Christo

(Gabrowo 1935)

The following artworks are for sale

  • Christo Wrapped Globe (Eurasian Hemisphere) 2019

Biography

Christo

Christo was born as Christo Vladimirov Javacheff in Gabrovo, Bulgaria, in 1935. He studied at the Art Academy in Sofia from 1953 to 1956, moved briefly to the Vienna Academy in 1957, and in 1958 moved to Paris, where he was in close contact with Pierre Restany, Yves Klein and the "Nouveau Réalisme" group they founded. Here he also met his wife Jeanne-Claude and together they functioned from then on as a congenial artist duo. From the beginning, Christo worked with smaller, wrapped objects made from everyday objects, and later the couple produced larger-than-life outdoor installations. By surrounding objects with monochromatic, silky fabrics, they reduced them to their simplest aesthetic appearance of form and color. The veiling and alienation caused by the fabric challenges the viewer to perceive the objects or buildings beneath and the space in which they exist in their novel sculptural quality. Although the majority of her oeuvre consists of small, two-dimensional works - preparatory drawings, models and studies - the true intention is to plan and execute monumental works. Coastlines, streets, landmarks and national monuments on various continents have been covered by the artist couple in more than four decades in 23 elaborately realized installations; installations with barrels, umbrellas or floating textile surfaces are also among their highly acclaimed works. The couple financed these extremely costly projects exclusively through the sale of preparatory drawings, sketches, (print) graphics and multiples. After the death of his wife in 2009, Christo continued the projects that were still planned together. On May 31, 2020, he died unexpectedly shortly before his 85th birthday, without being able to witness the spectacular wrapping of the Paris "Arc de Triomphe."

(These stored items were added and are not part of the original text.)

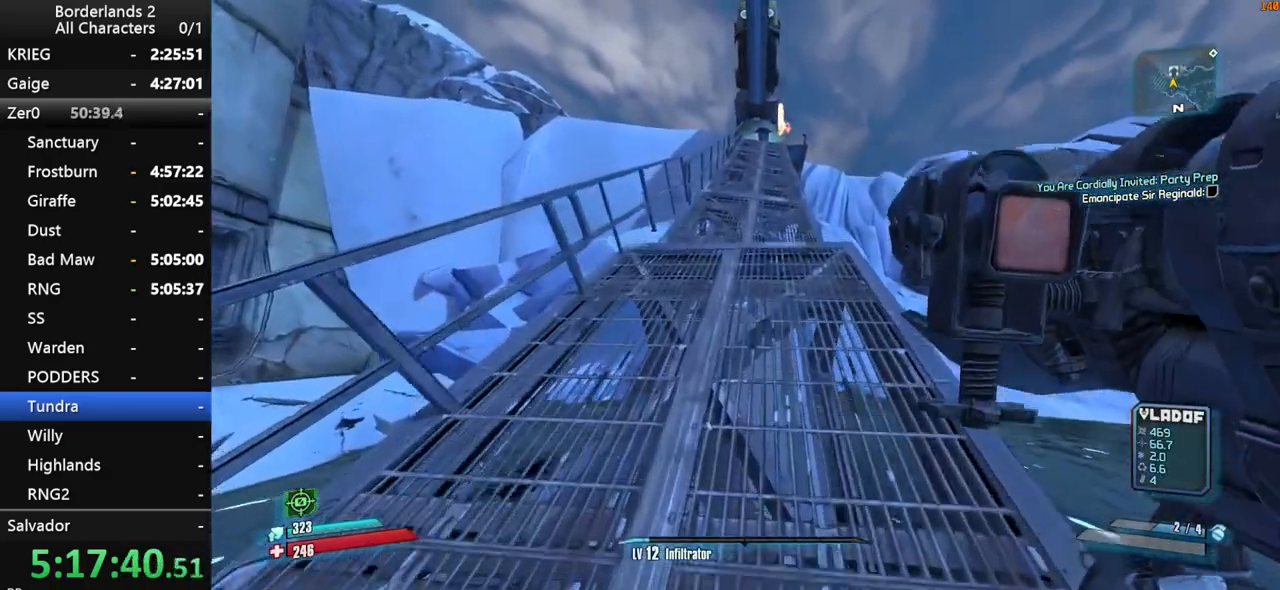
{"keys": ["w"], "mouse": [], "mouse_move": "still", "events": []}
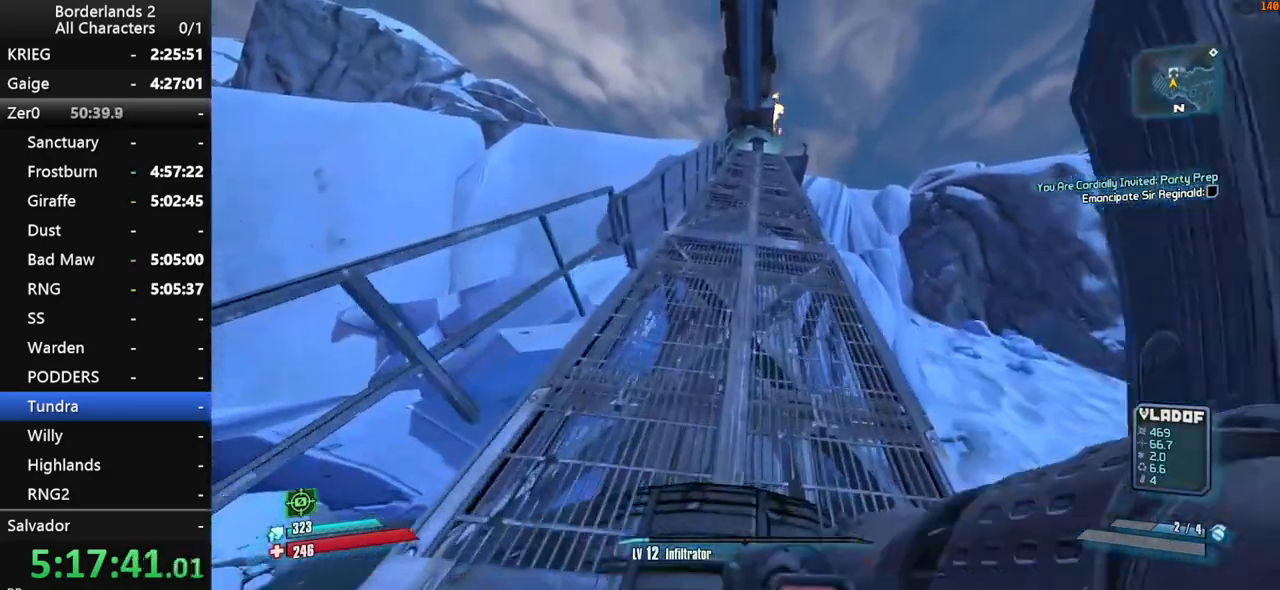
{"keys": ["w"], "mouse": [], "mouse_move": "up", "events": [[250, "1", "down"], [250, "2", "down"], [300, "1", "up"], [300, "2", "up"]]}
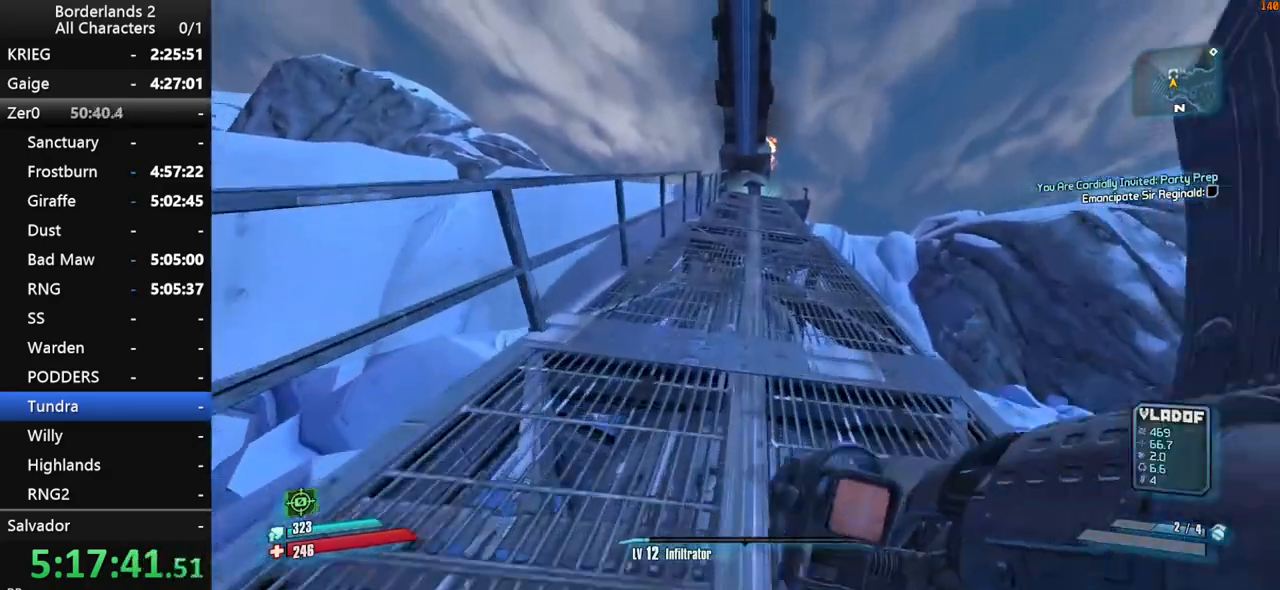
{"keys": ["w"], "mouse": [], "mouse_move": "up-right", "events": []}
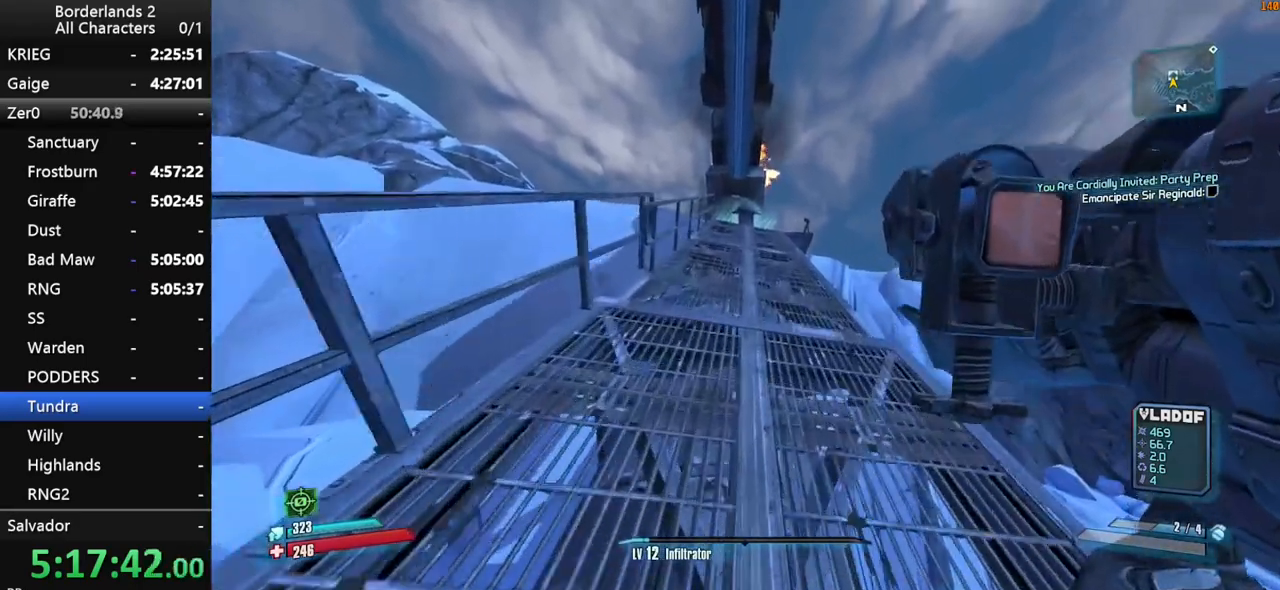
{"keys": ["w"], "mouse": [], "mouse_move": "still", "events": []}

Apart from the already sensational technical effort involved in the wrapping of popular buildings such as the German Reichstag, the Kunsthalle in Bern or the Pont Neuf in Paris, what is actually moving about these installations is their ephemeral character. Whether it is a matter of wrapping well-known buildings, floating piers or island enclosures made of fabric, a curtain of gigantic dimensions or the erection of 3100 yellow umbrellas in two countries: the aim is always to evoke the need to look at something that is known and familiar, but which is completely changed for a precisely limited period of time, until it is restored to its accustomed state at the end of this period. Habits of seeing and using are irritated and disturbed; the pair deliberately chooses mainly places that are densely frequented by people and whose appearance is familiar to a broad mass of people, in order to unhinge their expectations.